Open DerLeole opened 1 year ago
Hi!
I actually used containers because, specially on windows, the permission problems were a real pain and the volumes are a nice solution to this that works without having to map any user ids and so on. Tha being said, it's probably just a matter of trying a couple of possible setups etc and shouldn't be impossible to fix.
As for putting everything in one container, while it would be still possible to cram everything in there right now, the more services we need the more difficult this becomes. E.g. we're planning on adding a celery task queue for background tasks in the near future. Separating these services on their own image is also a best practice in the docker world (and is the reason why tools like docker compose exist). In the end, it's still the easiest way to deploy a complex application with lots of moving parts
Frankly, I think it's kind of a bait-and-switch to have the demo be extremely easy to deploy when the actual project requires 6 separate containers. I'm running rootless Podman instead of Docker and the approach to networking (pods) is entirely different, so multi-container compose files just don't work. It would be only mildly inconvenient if it were 2-3 containers, but 6 is just insane.
I'm considering running the demo indefinitely because it just works. Add some volume mounts and you're good to go. If that doesn't shake out I'm probably just gonna make my own solution in Obsidian or something. Just my $0.02 as a user who's annoyed at this setup and only needs something simple for my personal use.
note that the demo does not have all the functionality (specially the sync stuff) and once we merge the powersync stuff for offline mode, the mobile app won't work with it.
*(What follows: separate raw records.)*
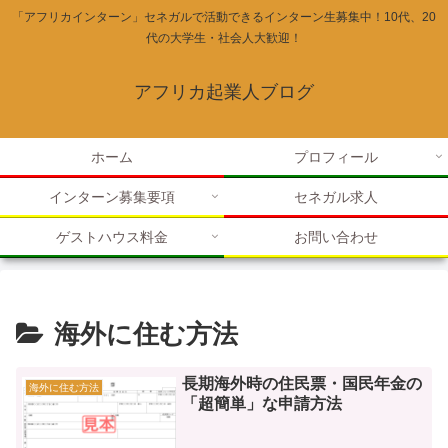
「アフリカインターン」セネガルで活動できるインターン生募集中！10代、20
代の大学生・社会人大歓迎！
アフリカ起業人ブログ
ホーム
プロフィール
インターン募集要項
セネガル求人
ゲストハウス料金
お問い合わせ
海外に住む方法
長期海外時の住民票・国民年金の
海外に住む方法
「超簡単」な申請方法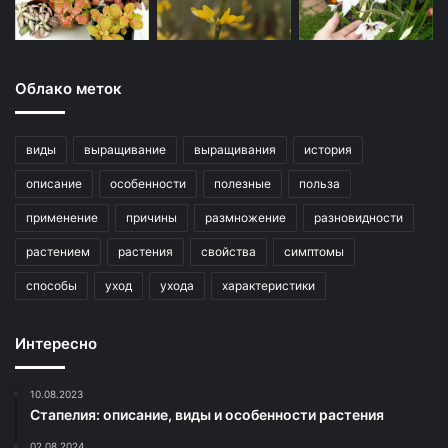
Облако меток
виды
выращивание
выращивания
история
описание
особенности
полезные
польза
применение
причины
размножение
разновидности
растением
растения
свойства
симптомы
способы
уход
ухода
характеристики
Интересно
10.08.2023
Стапелия: описание, виды и особенности растения
02.08.2024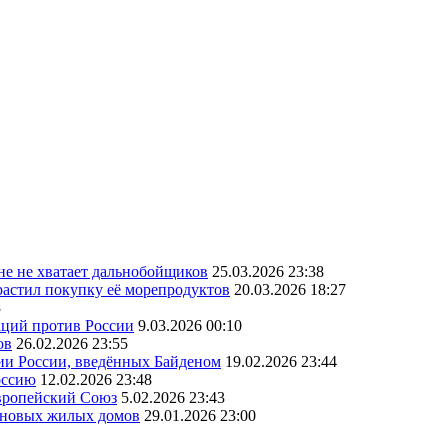
ане не хватает дальнобойщиков
25.03.2026 23:38
астил покупку её морепродуктов
20.03.2026 18:27
3
кций против России
9.03.2026 00:10
ов
26.02.2026 23:55
ии России, введённых Байденом
19.02.2026 23:44
оссию
12.02.2026 23:48
Европейский Союз
5.02.2026 23:43
а новых жилых домов
29.01.2026 23:00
If there is a way to configure podman with several services or a "podman-compose.yml" I'll gladly accept that and refer to it from the docs, but in the end the deployment is made for docker (the one with containers, it's of course possible to install all this bare metal on a server)
As the main purpose of docker containers is the quick, easy, and scalable deployment of software, having to manage multiple of them for a single app can be tedious when one plans to host multiple wger instances.
Additionally I suspect some of the problems that arise in the docker in regards to data persistence, volumes, and binding local directories can be traced back to permissions errors between the different containers. A singular container allows for tighter controls of these and properly setup with environment variables like "GID" and "UID" would allow for rootless operation, which is an important feature to have.
Finally it would allow for the cleanup of environment variables, as some might not be needed anymore and simplify the nginx setup.
I know this is a tall order and probably a good bit of work, but it would make for much easier deployment, more consistency, and likely fix some errors reported here along the way.